(Beginning of Data provided)

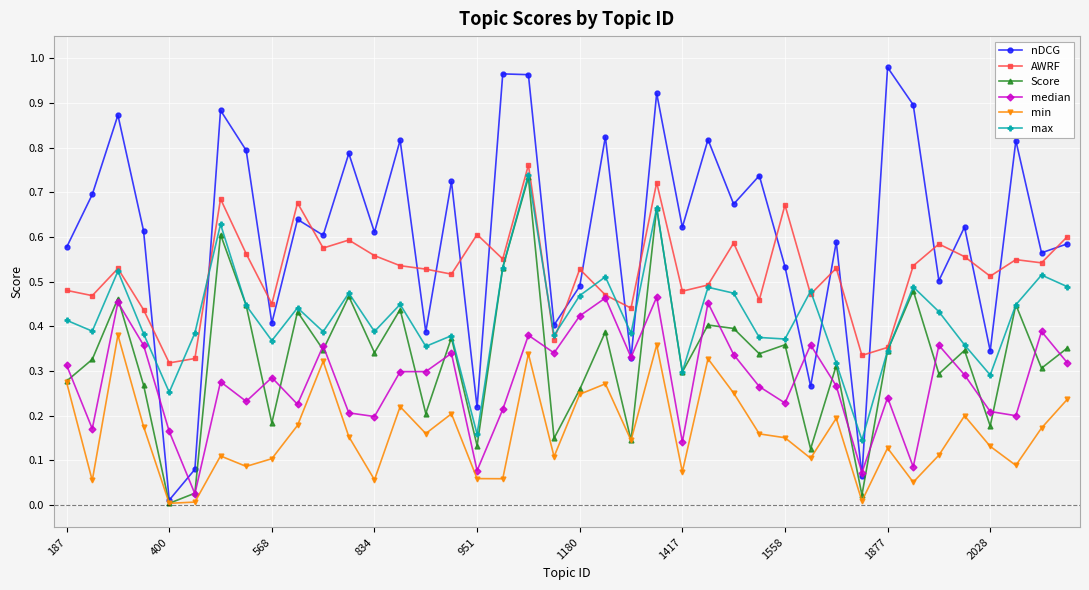

In max, how many points are lower than both neighbors (excluding endpoints)?

13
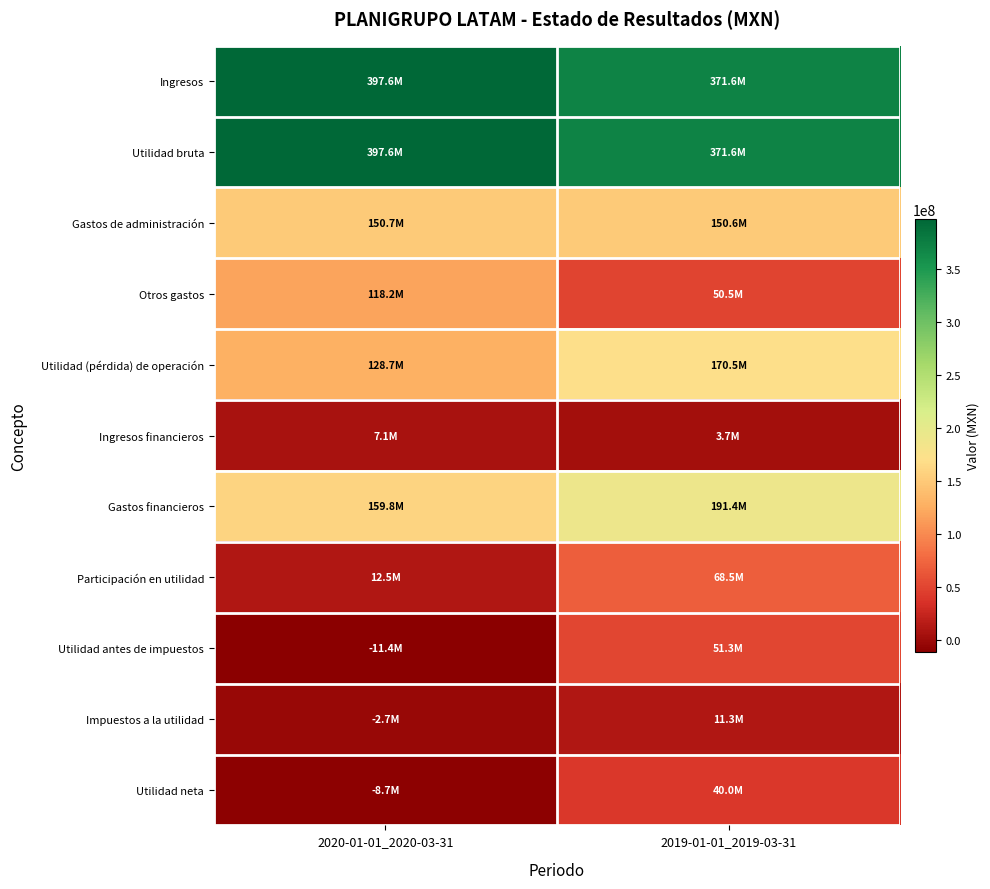

Rank the series by their maximum value, from lowest to highest.

Ingresos financieros, Impuestos a la utilidad, Utilidad neta, Utilidad antes de impuestos, Participación en utilidad, Otros gastos, Gastos de administración, Utilidad (pérdida) de operación, Gastos financieros, Ingresos, Utilidad bruta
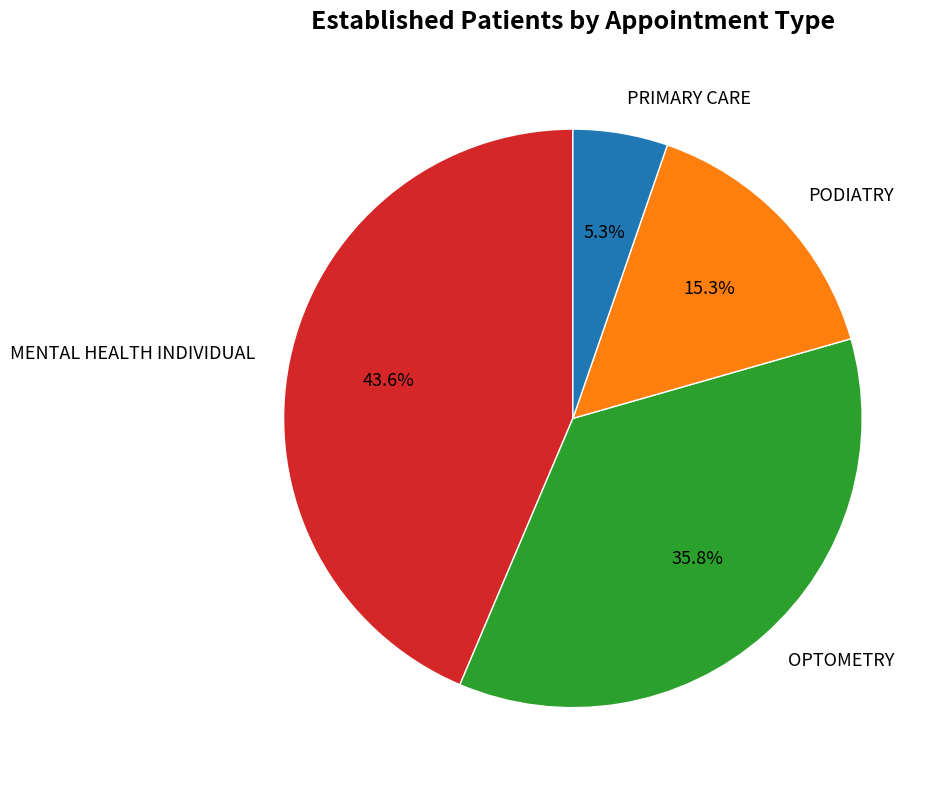

What is the largest slice in the pie chart?

MENTAL HEALTH INDIVIDUAL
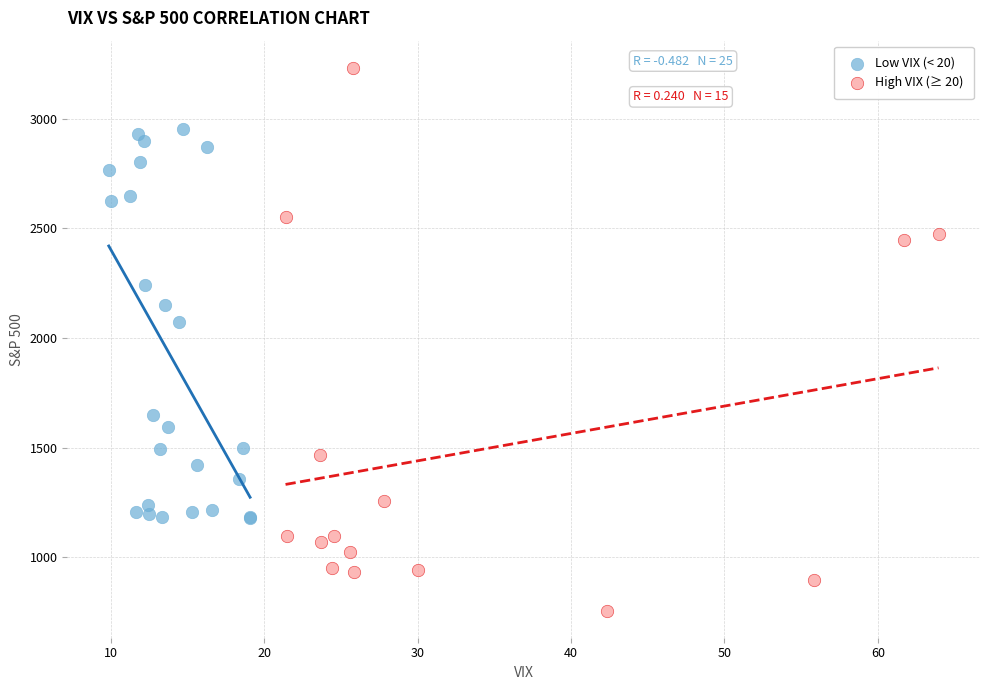

Which series contains the highest Y value?

High VIX (≥ 20)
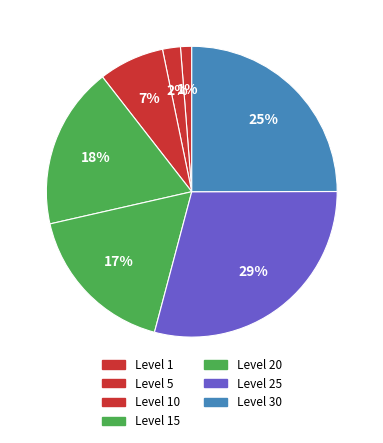

How many slices are in this pie chart?

7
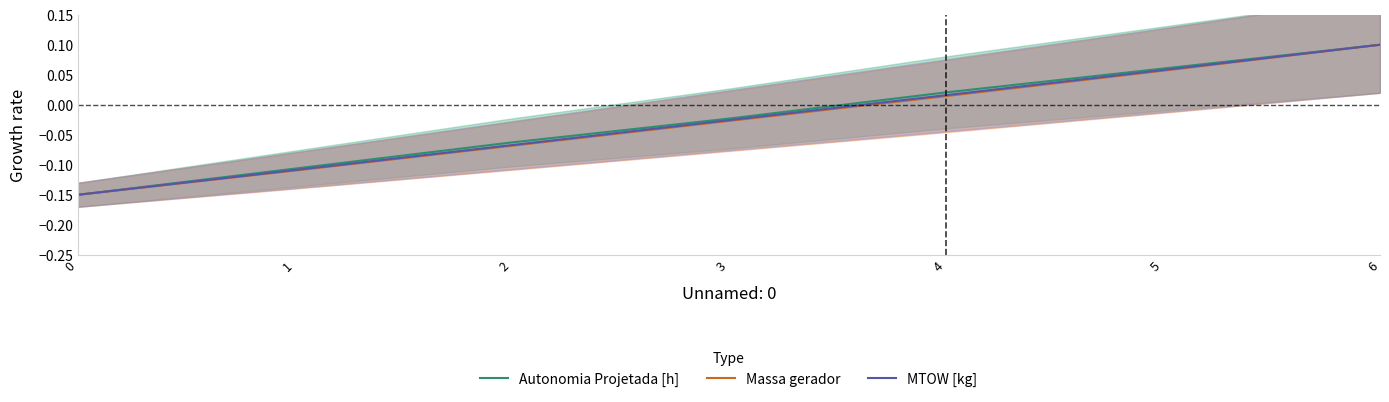

Does the chart have visible grid lines?

No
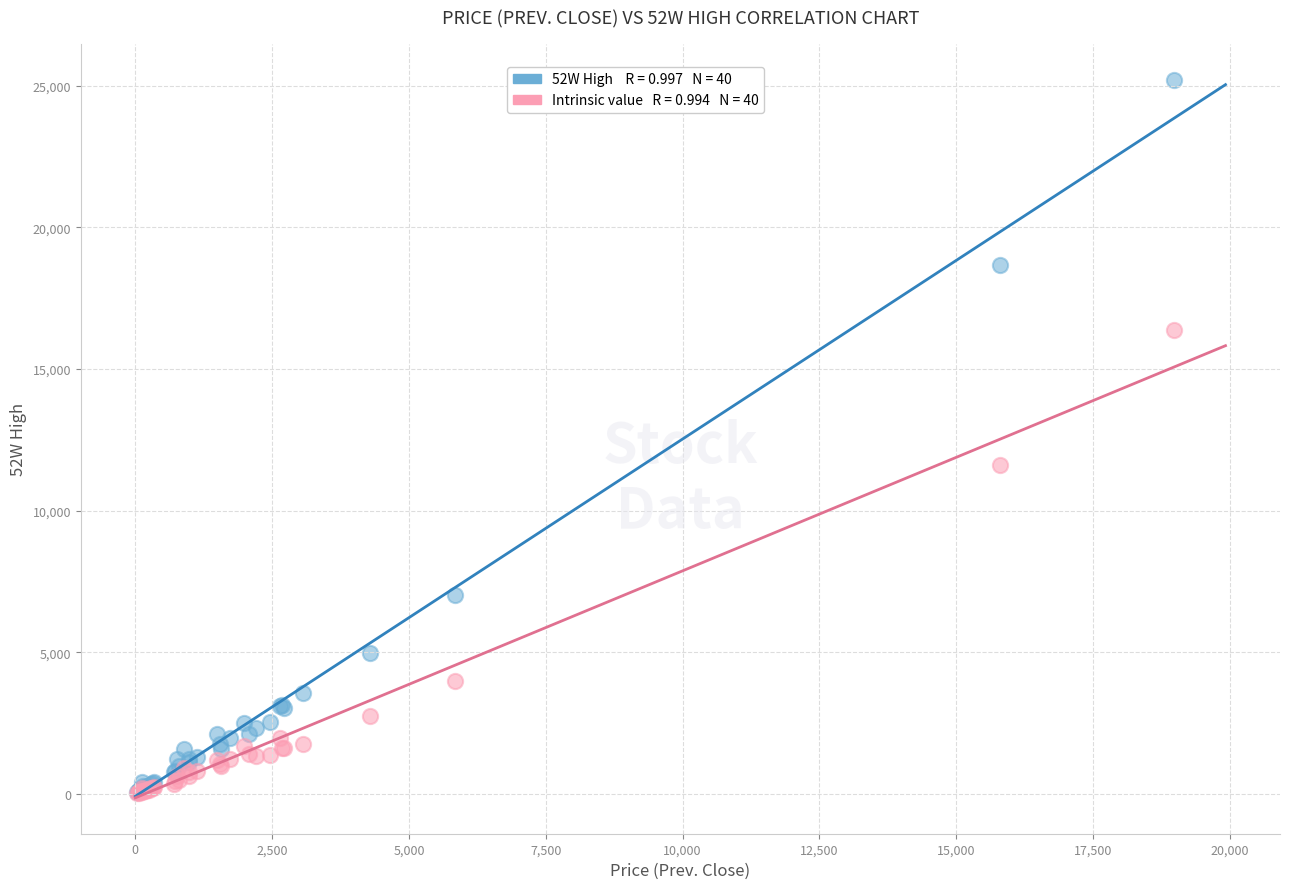

Across all series, what Y value is closest to 12619?

11611.9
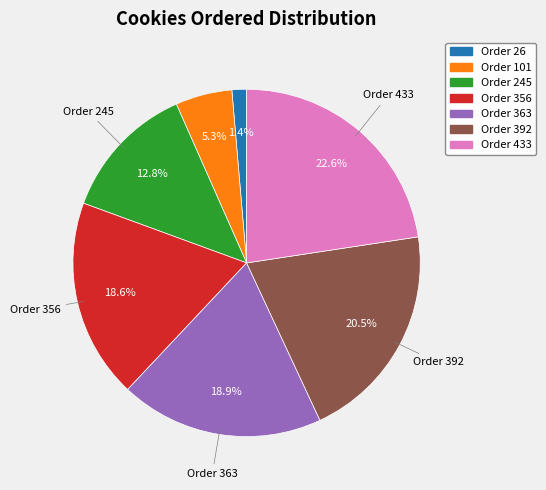

How much of the chart is everything except Order 26?

98.6%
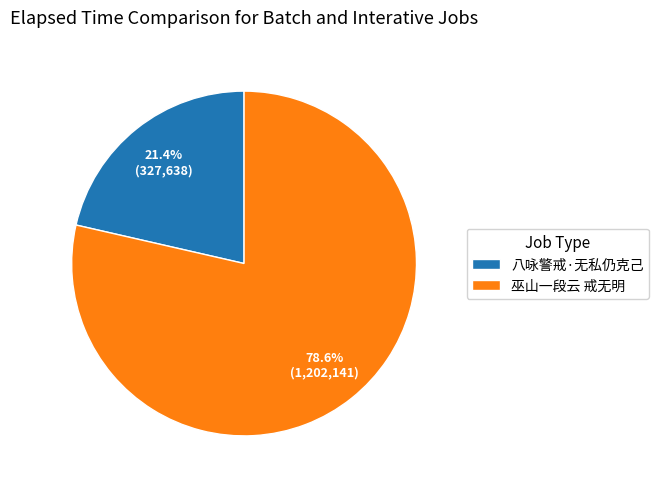

To the nearest percent, what is the difference between the 巫山一段云 戒无明 and 八咏警戒·无私仍克己 slice percentages?

57%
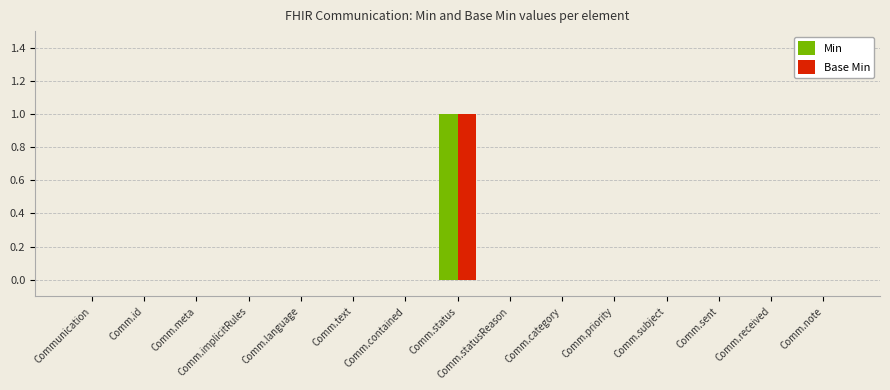

At which category does the chart reach its peak across all series?

Comm.status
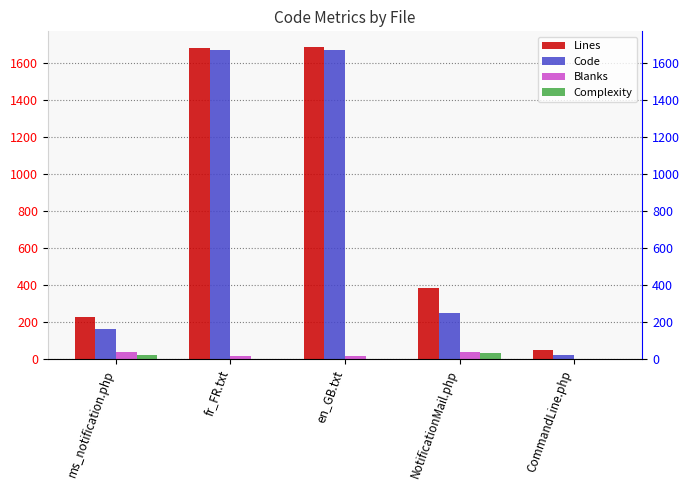

What is the label of the 5th bar from the right?

ms_notification.php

(End of Data provided)

Exercise prompt → Copy every row above word for word, leaving out the pictures.

Response area →
In max, how many points are lower than both neighbors (excluding endpoints)?

13

Rank the series by their maximum value, from lowest to highest.

Ingresos financieros, Impuestos a la utilidad, Utilidad neta, Utilidad antes de impuestos, Participación en utilidad, Otros gastos, Gastos de administración, Utilidad (pérdida) de operación, Gastos financieros, Ingresos, Utilidad bruta

What is the largest slice in the pie chart?

MENTAL HEALTH INDIVIDUAL

Which series contains the highest Y value?

High VIX (≥ 20)

How many slices are in this pie chart?

7

Does the chart have visible grid lines?

No

Across all series, what Y value is closest to 12619?

11611.9

How much of the chart is everything except Order 26?

98.6%

To the nearest percent, what is the difference between the 巫山一段云 戒无明 and 八咏警戒·无私仍克己 slice percentages?

57%

At which category does the chart reach its peak across all series?

Comm.status

What is the label of the 5th bar from the right?

ms_notification.php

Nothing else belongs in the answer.